About this exercise =>
Starting with the line containing "Reading left to" and going on through the end of the records, put each line into a Markdown table with the columns Row and Line. Skip blank lines and leave the pictures out.

[Data entries]
□ □ □ □ □ □ □
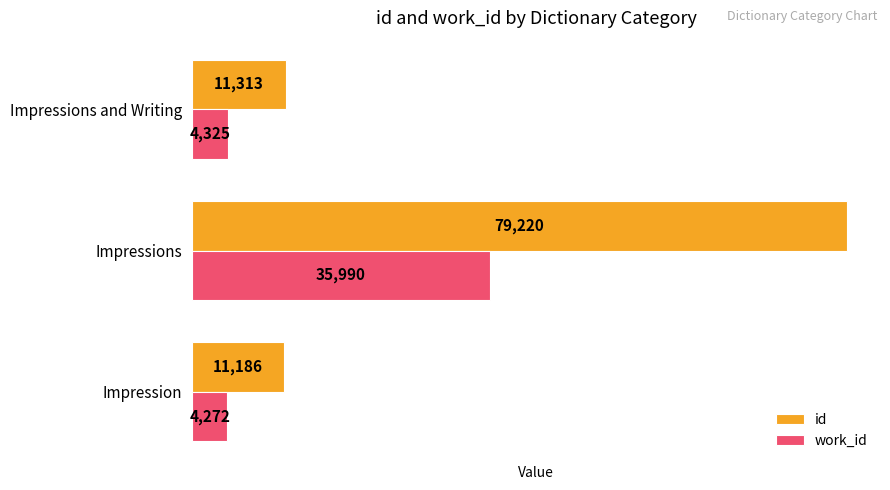

The id series shows 5201 at Impression. True or false?

False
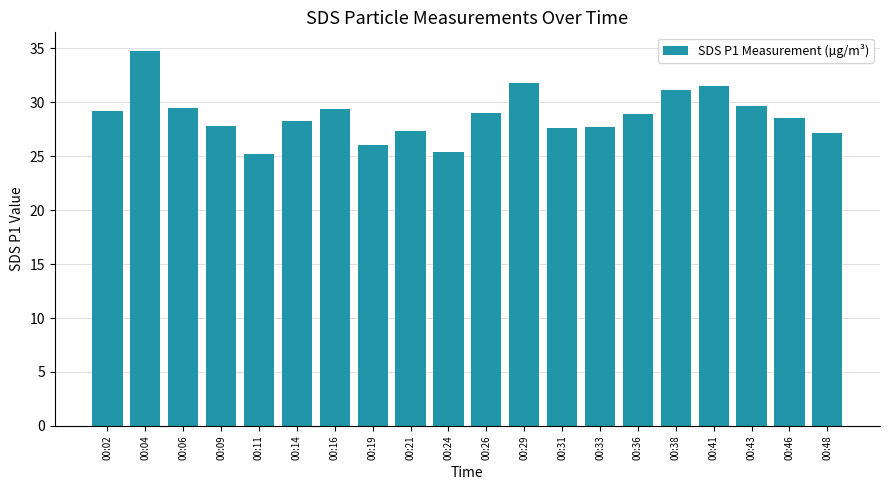

Is it true that the value at 00:33 is 17.1?

False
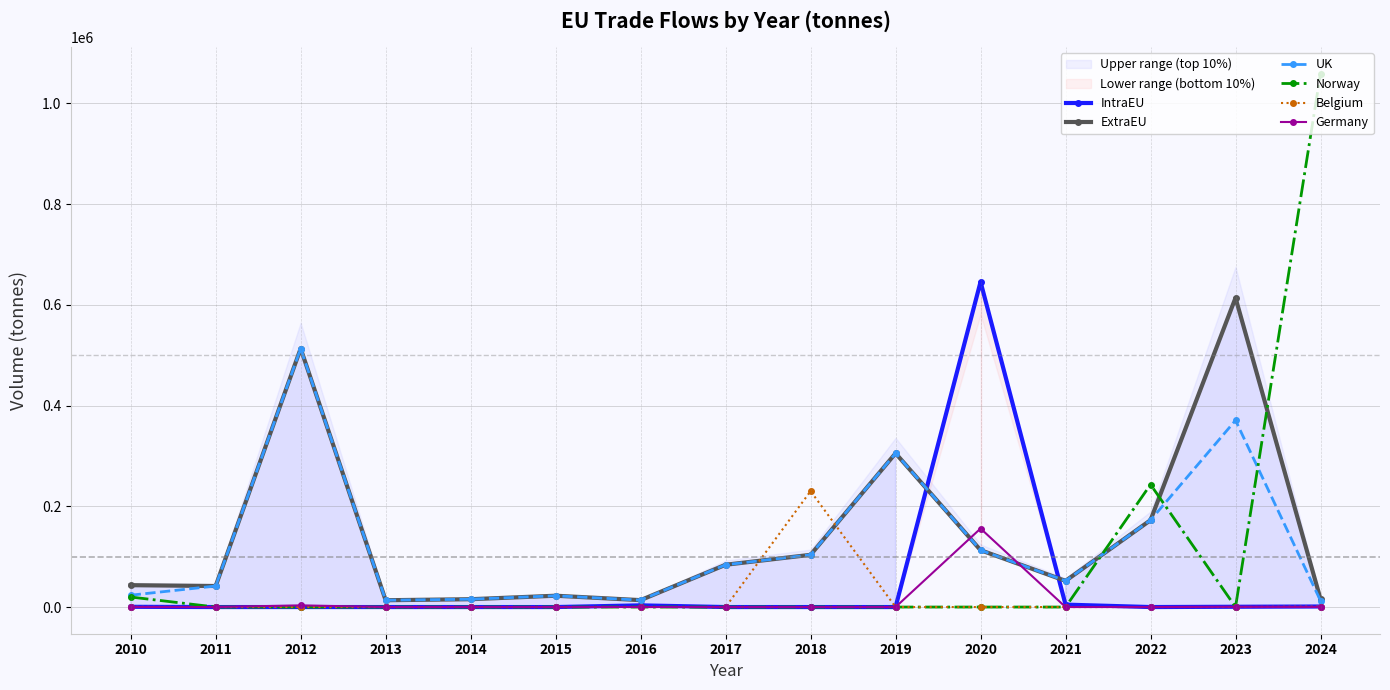

Reading right to left, what are all the values shown in this chart?

IntraEU: 2024=1081.4	2023=572.0	2022=0.0	2021=4796.0	2020=645686.0	2019=0.0	2018=0.0	2017=0.0	2016=3328.0	2015=0.0	2014=0.0	2013=0.0	2012=0.0	2011=0.0	2010=456.0
ExtraEU: 2024=15928.6	2023=613949.0	2022=172548.0	2021=51952.0	2020=112906.0	2019=305278.0	2018=103698.0	2017=83977.0	2016=13707.0	2015=22484.0	2014=15560.0	2013=13516.0	2012=513278.0	2011=41744.0	2010=43434.0
UK: 2024=12576.4	2023=370683.0	2022=172548.0	2021=51952.0	2020=112906.0	2019=305278.0	2018=103698.0	2017=83977.0	2016=13707.0	2015=22380.0	2014=15560.0	2013=13516.0	2012=513278.0	2011=41739.0	2010=23523.0
Norway: 2024=1059254.0	2023=0.0	2022=243266.0	2021=0.0	2020=0.0	2019=0.0	2018=0.0	2017=0.0	2016=0.0	2015=0.0	2014=0.0	2013=0.0	2012=0.0	2011=0.0	2010=19910.0
Belgium: 2024=898.9	2023=72.0	2022=0.0	2021=0.0	2020=0.0	2019=0.0	2018=230181.0	2017=0.0	2016=0.0	2015=0.0	2014=0.0	2013=0.0	2012=0.0	2011=0.0	2010=456.0
Germany: 2024=159.8	2023=494.0	2022=0.0	2021=0.0	2020=155894.0	2019=0.0	2018=0.0	2017=0.0	2016=0.0	2015=0.0	2014=0.0	2013=0.0	2012=3328.0	2011=0.0	2010=0.0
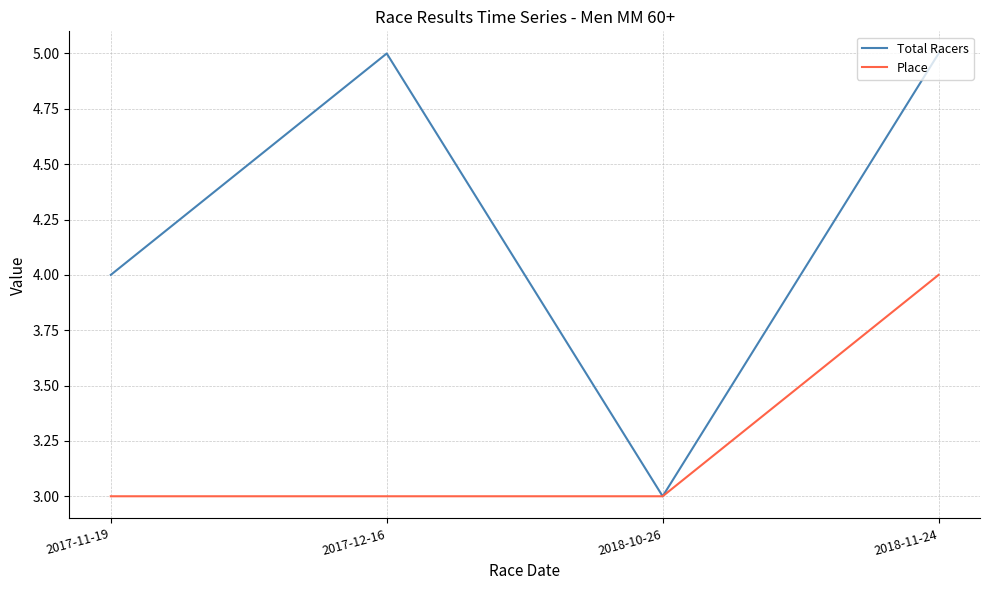

What is the lowest value of the Place series?

3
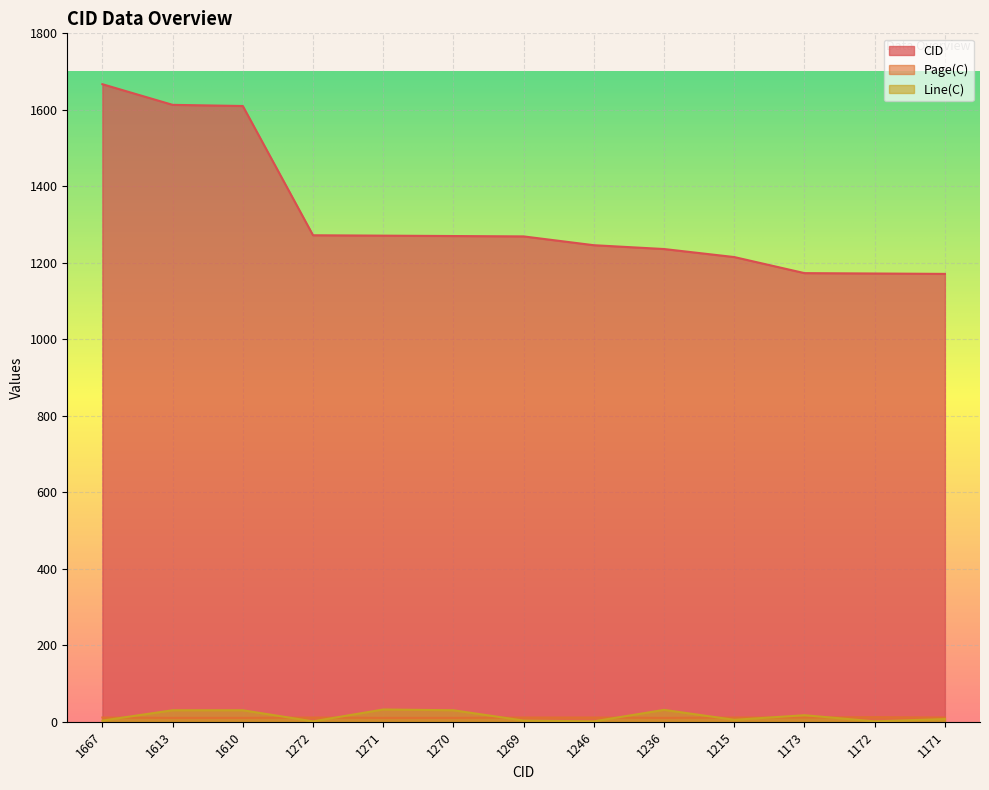

True or false: Line(C) has more than 0 points higher than both neighbors.

True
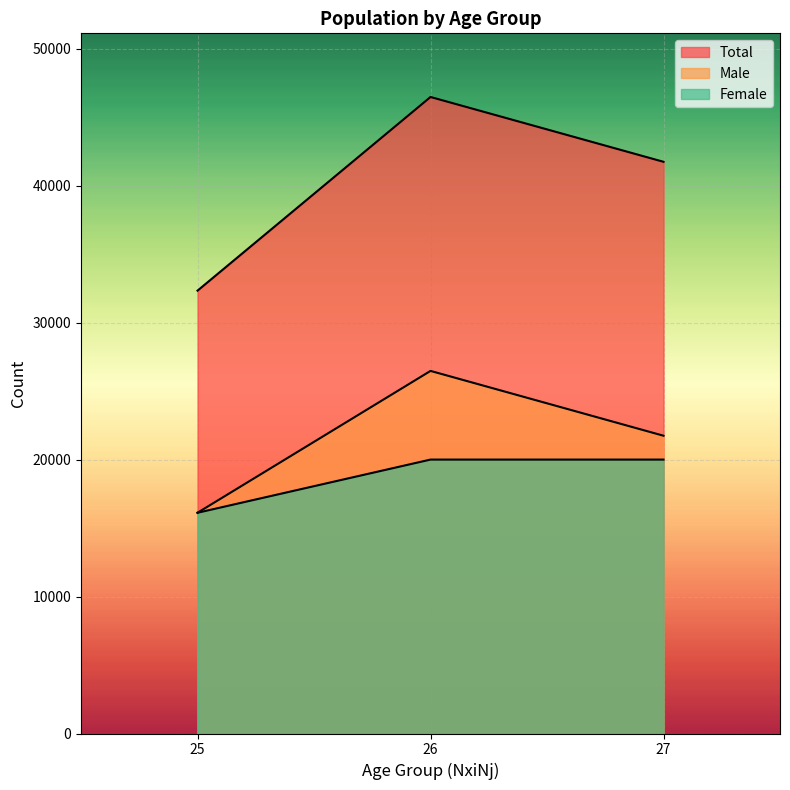

What is the highest value of the Male series?

26474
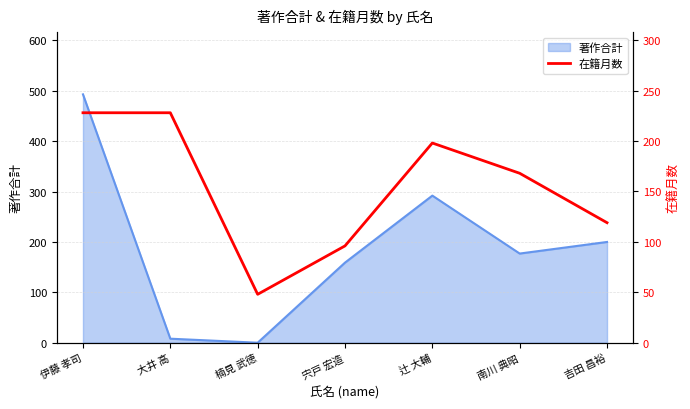

What position from the left is 辻 大輔?

5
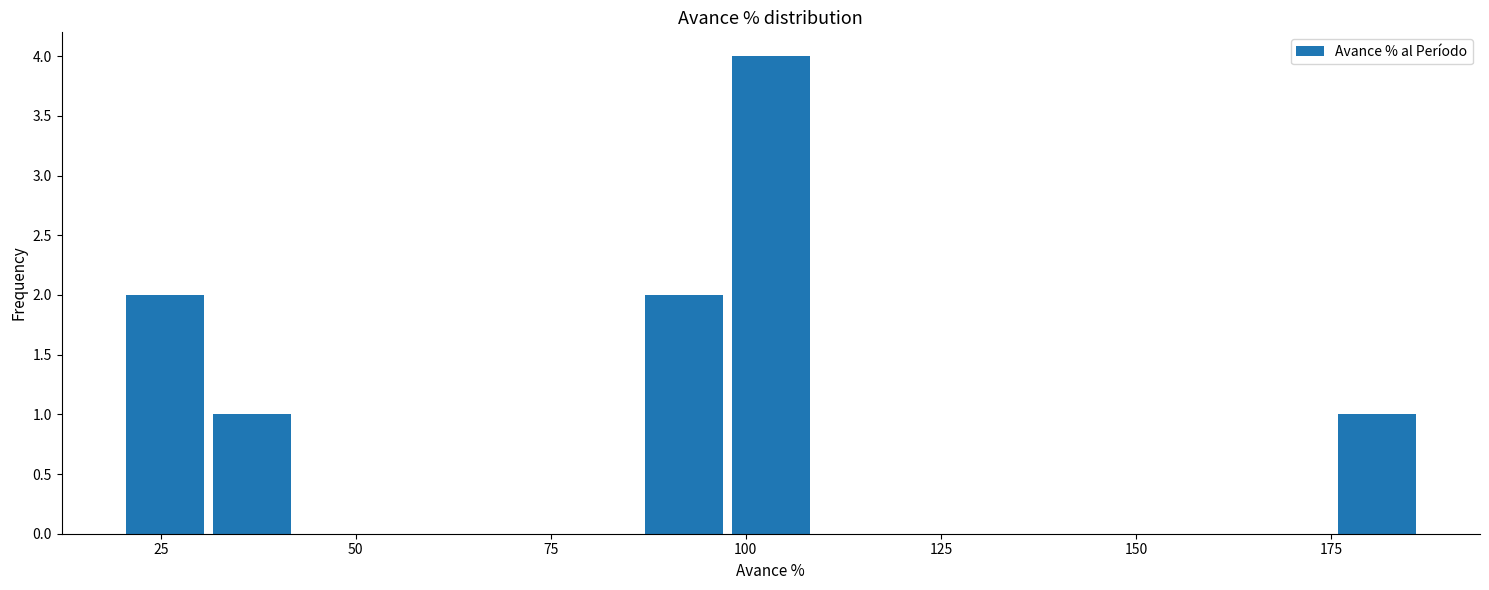

Around what value on the x-axis is the tallest bar? Give the approximate position of its centre, as read against the axis.

105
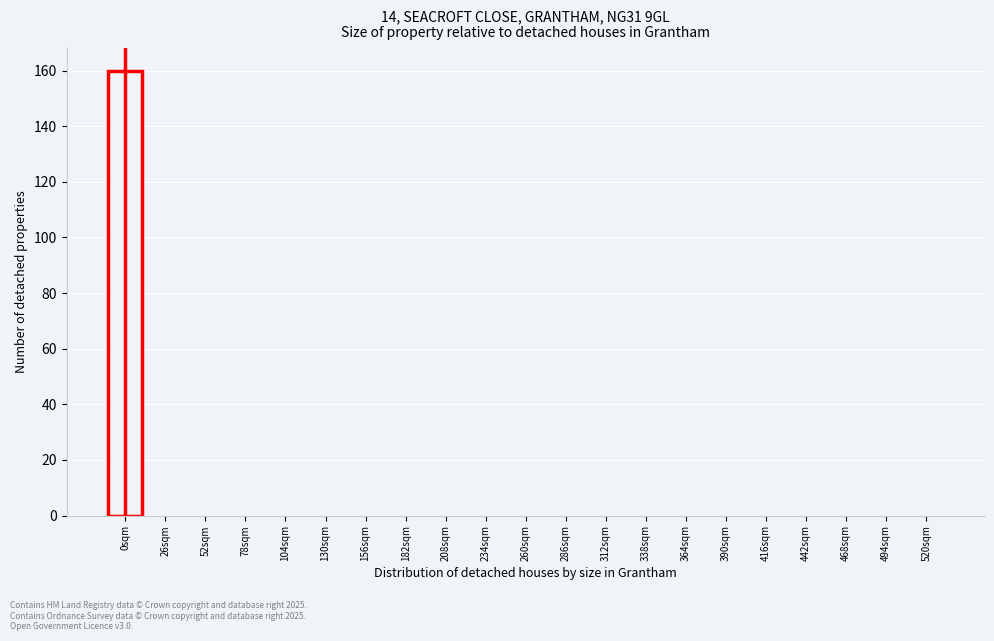

Reading left to right, list all the values displayed in this chart.

0sqm=160	26sqm=0	52sqm=0	78sqm=0	104sqm=0	130sqm=0	156sqm=0	182sqm=0	208sqm=0	234sqm=0	260sqm=0	286sqm=0	312sqm=0	338sqm=0	364sqm=0	390sqm=0	416sqm=0	442sqm=0	468sqm=0	494sqm=0	520sqm=0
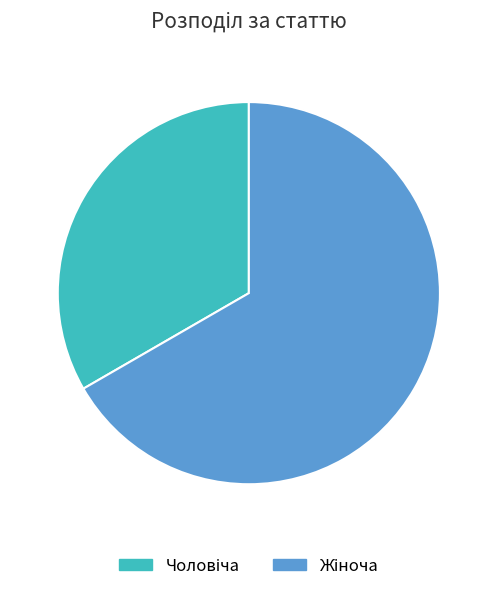

Is there a majority slice in this chart?

Yes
□ □ □ □ □ □ □
Answer below =>
| Row | Line |
|---|---|
| 1 | Reading left to right, list all the values displayed in this chart. |
| 2 | 0sqm=160	26sqm=0	52sqm=0	78sqm=0	104sqm=0	130sqm=0	156sqm=0	182sqm=0	208sqm=0	234sqm=0	260sqm=0	286sqm=0	312sqm=0	338sqm=0	364sqm=0	390sqm=0	416sqm=0	442sqm=0	468sqm=0	494sqm=0	520sqm=0 |
| 3 | Is there a majority slice in this chart? |
| 4 | Yes |